EXTRACTED DATA section start
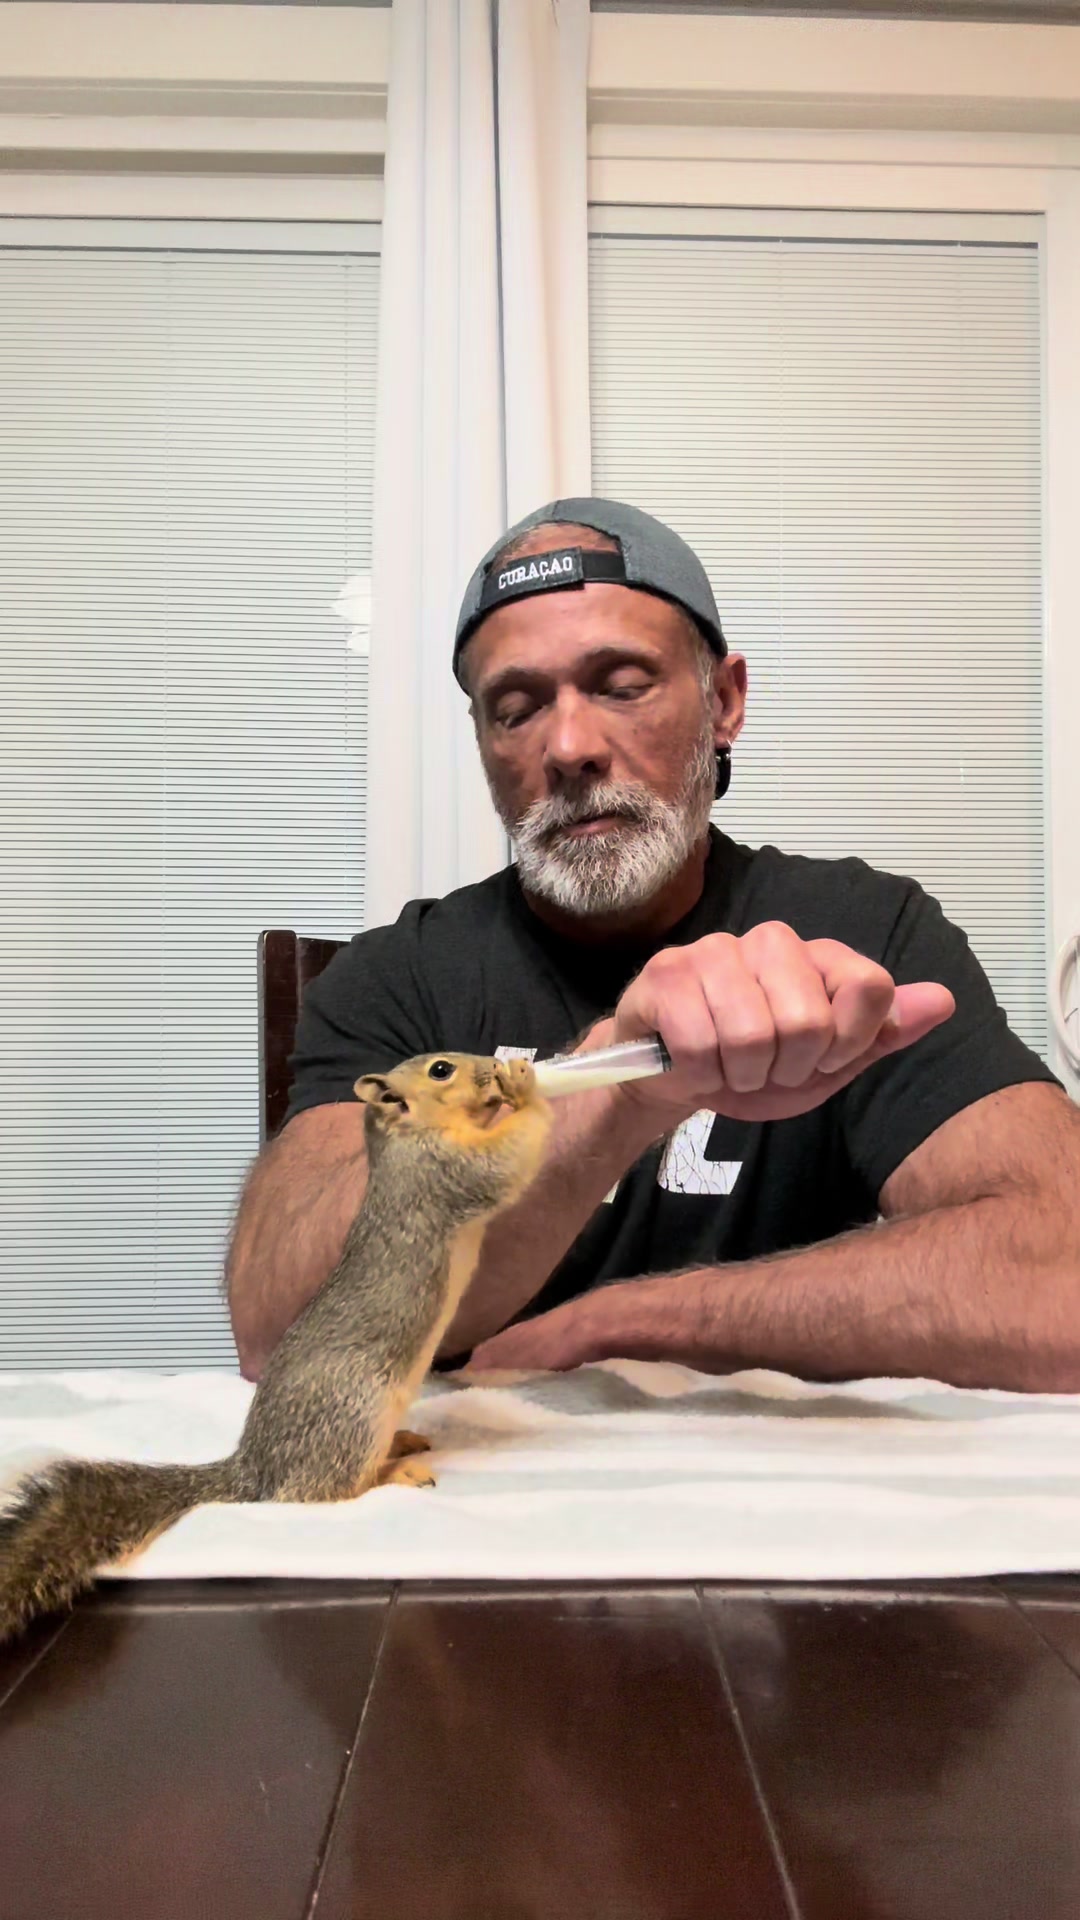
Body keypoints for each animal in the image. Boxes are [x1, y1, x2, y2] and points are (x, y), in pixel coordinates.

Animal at [0, 1052, 551, 1644]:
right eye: (442, 1070)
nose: (493, 1066)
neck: (404, 1139)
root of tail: (253, 1468)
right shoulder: (446, 1172)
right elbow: (507, 1161)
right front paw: (526, 1089)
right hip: (354, 1412)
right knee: (319, 1492)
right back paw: (391, 1474)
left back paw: (401, 1444)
EXTRACTED DATA section end
* **ASSIGNED TASK**:
Word for word, return the lines from the one holding "right elbow: (507, 1161)" through the end of the entries above.

* **ANSWER TO THE PROBLEM**:
right elbow: (507, 1161)
right front paw: (526, 1089)
right hip: (354, 1412)
right knee: (319, 1492)
right back paw: (391, 1474)
left back paw: (401, 1444)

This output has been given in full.